Adunni is a fourteen-year-old Nigerian girl who dreams of finishing her education and becoming a teacher. Before her mother died, she made her father promise Adunni wouldn’t be forced to marry, but her father now disregards that promise and gives her to be the third wife to a local man who demands that she gives him sons—and his first wife terrorizes her.

So Adunni runs away—and finds herself as the house slave to a wealthy couple in the city. The wife forces Adunni to scrub the house with a toothbrush and beats her whenever the whim strikes. The husband is a threat of a different kind, and Adunni realizes if she is ever to have “a louding voice”—the ability to speak and stand up for herself—she will have to act despite her fear. For herself. For the ones who came before her. And for those who will come after.

Sometimes it’s easy to forget how blessed I am, but this book paints it in stark relief in comparison to Adunni’s life. The strength and determination it would take to stand up to centuries of tradition and cultural habits is amazing. Adunni has suffered unspeakable things at the hands of those around her—yet she’s still upbeat and determined to seize her dreams in both hands. An excellent read—but not light and fluffy.

Abi Daré grew up in Nigeria and now lives in the UK. The Girl with the Louding Voice is her debut novel.

(Galley courtesy of Penguin Group/Dutton in exchange for an honest review.)

Book Review: Children of the Stars, by Mario Escobar

children of the stars
Image belongs to Thomas Nelson.

Title:  Children of the Stars
AuthorMario Escobar
Genre:  Historical Fiction
Rating:  3.5 out of 5

Paris, 1942.

Jacob and Moses Stein are staying with their aunt amidst the Nazi occupation, while their parents search for a safe place for the family to be reunited. Before they can, the French gendarmes round up the Jews and detain them in the massive Vélodrome d’Hiver. Jacob and Moses are determined to escape and find their parents, but all they have is a handful of letters to lead them across the Nazi-filled countryside. Along the way they cross paths with many people who are determined to help them find their parents—no matter the cost.
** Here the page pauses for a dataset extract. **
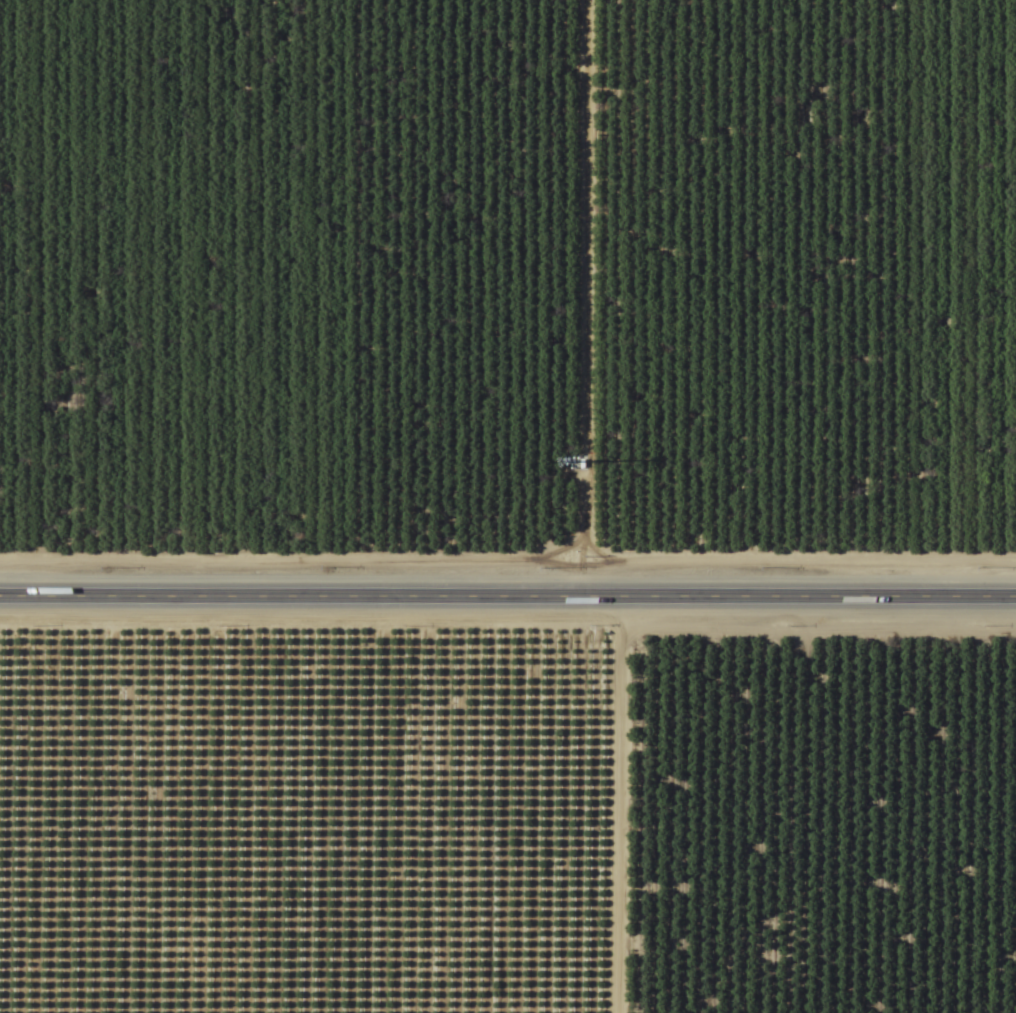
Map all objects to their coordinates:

Children of the Stars was a good historical read, but it was a little too…nice to be believable for me. Despite the harrowing time period, I never felt the boys were truly in danger, and I always knew they would find their parents in the end. Don’t get me wrong, I like happy endings, but this tone felt wrong for the story. These boys are alone in the midst of atrocities and horror, but those stakes never seemed to touch them, making this much less believable for me, although I enjoyed the characters themselves. This felt like a book aimed at a younger audience, with its characters who were never truly in danger.

Mario Escobar loves history. Children of the Stars is his new novel.

(Galley courtesy of Thomas Nelson in exchange for an honest review.)